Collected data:

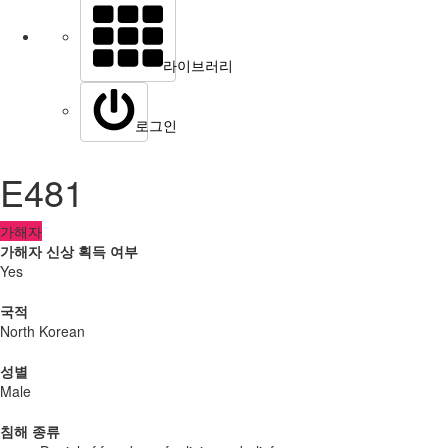
라이브러리
로그인
E481
가해자
가해자 신상 획득 여부
Yes
국적
North Korean
성별
Male
침해 종류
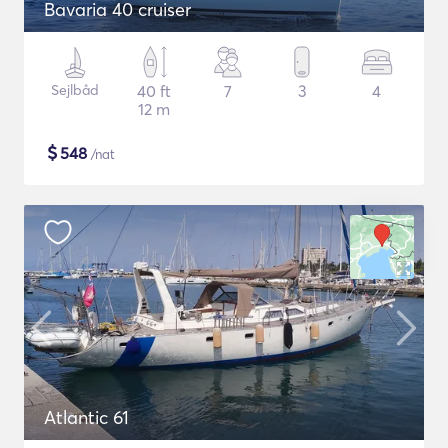
Bavaria 40 cruiser
Sejlbåd
40 ft
7
3
4
12 m
$
548
/nat
Atlantic 61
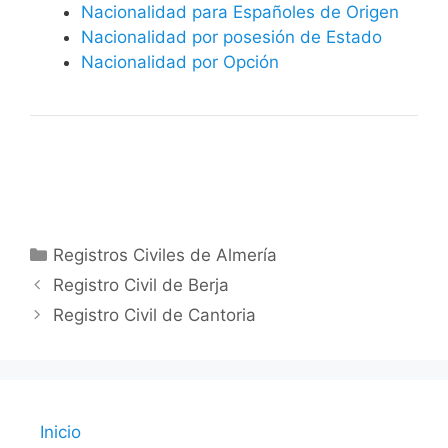
Nacionalidad para Españoles de Origen
Nacionalidad por posesión de Estado
Nacionalidad por Opción
Categorías
Registros Civiles de Almería
Registro Civil de Berja
Registro Civil de Cantoria
Inicio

** Task to carry out **
Output each entry above word for word. The pictures stay out.

** Output for this exercise **
라이브러리
로그인
E481
가해자
가해자 신상 획득 여부
Yes
국적
North Korean
성별
Male
침해 종류
Bavaria 40 cruiser
Sejlbåd
40 ft
7
3
4
12 m
$
548
/nat
Atlantic 61
Nacionalidad para Españoles de Origen
Nacionalidad por posesión de Estado
Nacionalidad por Opción
Categorías
Registros Civiles de Almería
Registro Civil de Berja
Registro Civil de Cantoria
Inicio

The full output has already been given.